[[ Task input open ]]
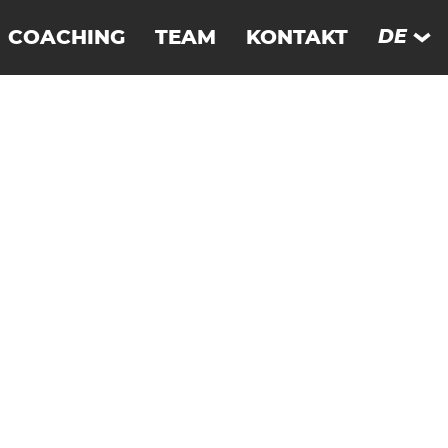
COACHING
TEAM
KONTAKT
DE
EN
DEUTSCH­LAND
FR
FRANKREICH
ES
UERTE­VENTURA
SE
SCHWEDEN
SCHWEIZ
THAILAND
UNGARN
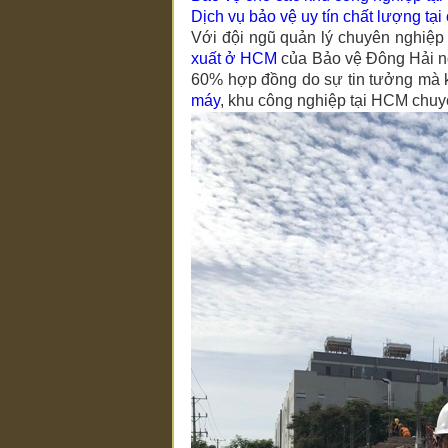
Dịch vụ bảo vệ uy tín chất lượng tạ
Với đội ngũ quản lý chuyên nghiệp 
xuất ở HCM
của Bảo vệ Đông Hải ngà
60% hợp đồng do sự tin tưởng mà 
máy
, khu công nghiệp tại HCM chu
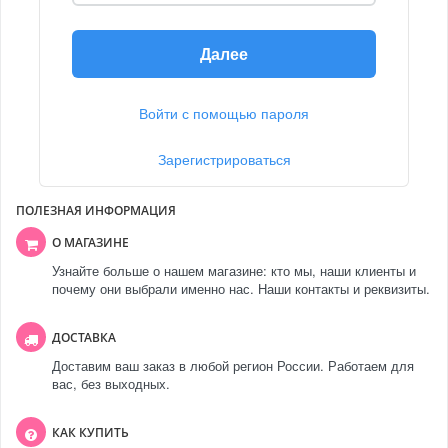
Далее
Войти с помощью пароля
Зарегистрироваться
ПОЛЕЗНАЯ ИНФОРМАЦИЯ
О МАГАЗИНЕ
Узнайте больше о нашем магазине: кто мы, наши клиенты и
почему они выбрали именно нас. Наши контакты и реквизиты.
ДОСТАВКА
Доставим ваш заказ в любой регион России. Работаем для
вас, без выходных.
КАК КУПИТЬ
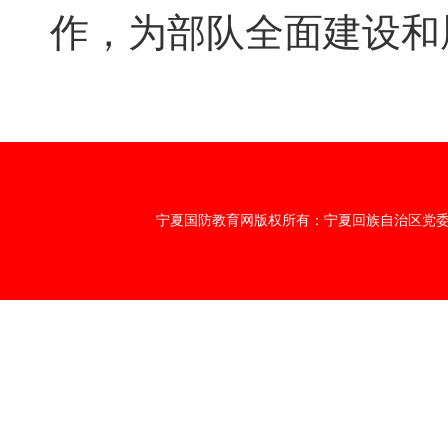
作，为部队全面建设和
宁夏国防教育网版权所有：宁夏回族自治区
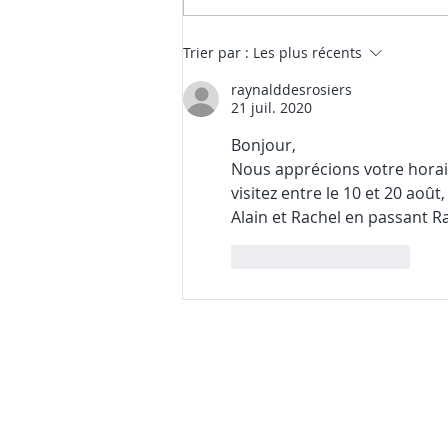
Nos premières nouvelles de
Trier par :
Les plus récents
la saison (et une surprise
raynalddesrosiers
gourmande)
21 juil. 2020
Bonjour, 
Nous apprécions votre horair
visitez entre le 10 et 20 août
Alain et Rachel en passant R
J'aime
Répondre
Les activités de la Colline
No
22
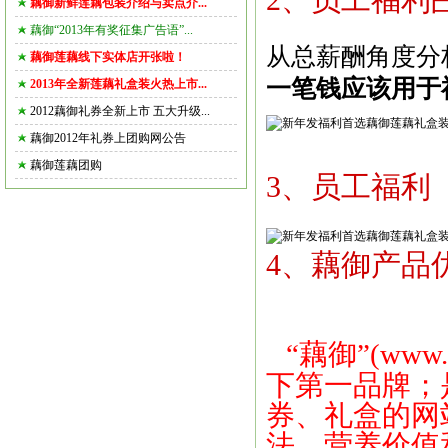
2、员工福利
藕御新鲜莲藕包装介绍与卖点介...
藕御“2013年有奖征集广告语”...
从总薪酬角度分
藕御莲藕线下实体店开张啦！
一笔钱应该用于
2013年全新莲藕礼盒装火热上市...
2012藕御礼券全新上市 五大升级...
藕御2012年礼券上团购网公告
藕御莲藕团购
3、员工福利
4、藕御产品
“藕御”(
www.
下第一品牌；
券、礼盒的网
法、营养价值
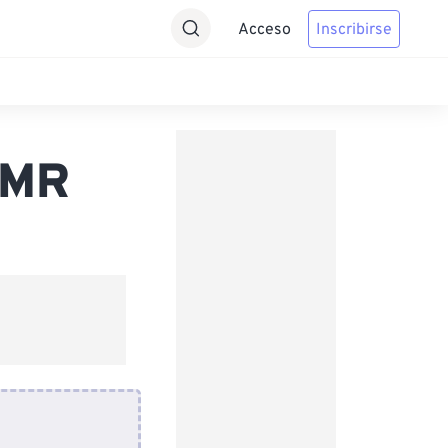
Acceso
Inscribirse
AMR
[[ Task input closed ]]
[[ Task input open ]]
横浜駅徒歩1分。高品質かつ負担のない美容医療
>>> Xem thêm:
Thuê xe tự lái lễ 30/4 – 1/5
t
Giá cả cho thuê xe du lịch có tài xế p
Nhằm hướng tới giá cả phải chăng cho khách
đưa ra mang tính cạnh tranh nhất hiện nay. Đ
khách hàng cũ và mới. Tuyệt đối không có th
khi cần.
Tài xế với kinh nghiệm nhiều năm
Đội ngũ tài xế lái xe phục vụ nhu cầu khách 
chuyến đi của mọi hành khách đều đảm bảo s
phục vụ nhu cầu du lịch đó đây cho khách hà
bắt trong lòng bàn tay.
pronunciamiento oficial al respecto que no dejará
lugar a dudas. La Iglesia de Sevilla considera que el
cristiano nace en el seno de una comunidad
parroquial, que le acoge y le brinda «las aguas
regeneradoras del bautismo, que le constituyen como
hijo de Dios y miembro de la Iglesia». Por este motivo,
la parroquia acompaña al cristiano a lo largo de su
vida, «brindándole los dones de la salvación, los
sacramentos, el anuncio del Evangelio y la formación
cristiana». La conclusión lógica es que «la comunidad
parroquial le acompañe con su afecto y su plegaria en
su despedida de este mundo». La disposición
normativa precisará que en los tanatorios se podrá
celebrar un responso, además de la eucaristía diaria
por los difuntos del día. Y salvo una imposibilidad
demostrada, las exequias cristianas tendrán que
[[ Task input closed ]]
[[ Task input open ]]
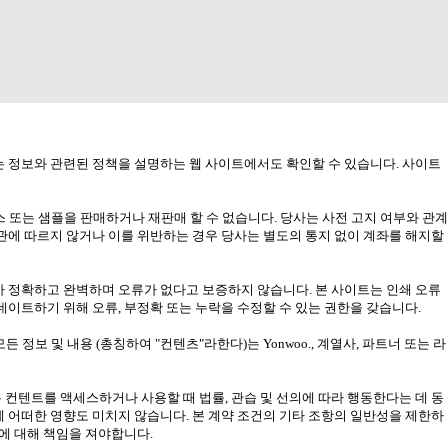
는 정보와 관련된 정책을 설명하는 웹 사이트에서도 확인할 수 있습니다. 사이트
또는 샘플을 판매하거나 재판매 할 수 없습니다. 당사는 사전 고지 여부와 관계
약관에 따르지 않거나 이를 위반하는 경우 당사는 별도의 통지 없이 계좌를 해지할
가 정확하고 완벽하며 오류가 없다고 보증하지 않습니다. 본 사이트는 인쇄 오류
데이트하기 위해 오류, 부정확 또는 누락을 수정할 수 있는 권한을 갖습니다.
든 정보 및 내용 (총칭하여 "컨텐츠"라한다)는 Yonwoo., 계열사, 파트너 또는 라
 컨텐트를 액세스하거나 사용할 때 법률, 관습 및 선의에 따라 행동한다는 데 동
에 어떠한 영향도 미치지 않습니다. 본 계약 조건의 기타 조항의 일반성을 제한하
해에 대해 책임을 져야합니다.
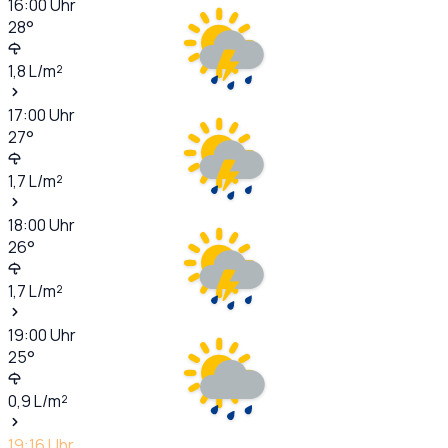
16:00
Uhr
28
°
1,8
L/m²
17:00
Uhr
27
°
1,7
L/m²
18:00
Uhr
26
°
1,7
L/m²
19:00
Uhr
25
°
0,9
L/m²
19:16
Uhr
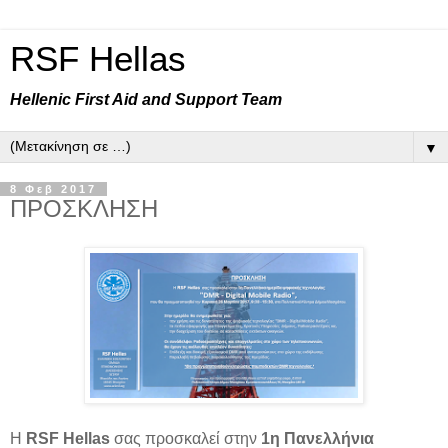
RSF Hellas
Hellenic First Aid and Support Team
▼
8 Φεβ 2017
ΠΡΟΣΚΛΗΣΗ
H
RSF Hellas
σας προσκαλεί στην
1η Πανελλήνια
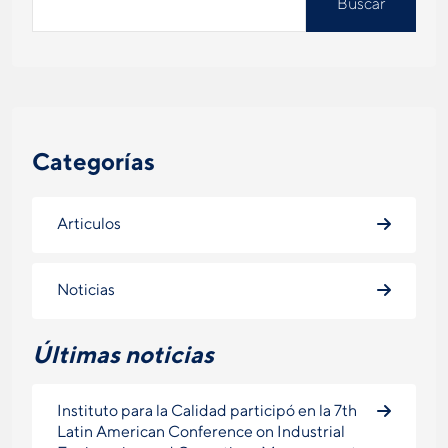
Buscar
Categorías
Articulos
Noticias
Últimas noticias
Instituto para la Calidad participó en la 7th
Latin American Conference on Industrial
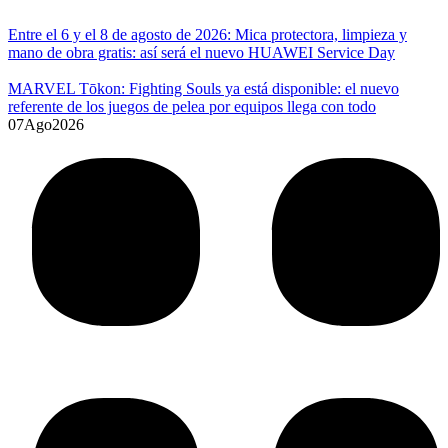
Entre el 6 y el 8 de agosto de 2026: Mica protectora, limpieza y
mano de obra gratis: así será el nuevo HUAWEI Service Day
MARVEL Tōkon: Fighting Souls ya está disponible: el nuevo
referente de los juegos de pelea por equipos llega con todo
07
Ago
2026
[[ Task input closed ]]
* The task *
Set down, unchanged, only those lines above that fall between the line with "sacramentos, el anuncio" and the line with "demostrada, las exequias", the two end lines included.

* Written answer *
sacramentos, el anuncio del Evangelio y la formación
cristiana». La conclusión lógica es que «la comunidad
parroquial le acompañe con su afecto y su plegaria en
su despedida de este mundo». La disposición
normativa precisará que en los tanatorios se podrá
celebrar un responso, además de la eucaristía diaria
por los difuntos del día. Y salvo una imposibilidad
demostrada, las exequias cristianas tendrán que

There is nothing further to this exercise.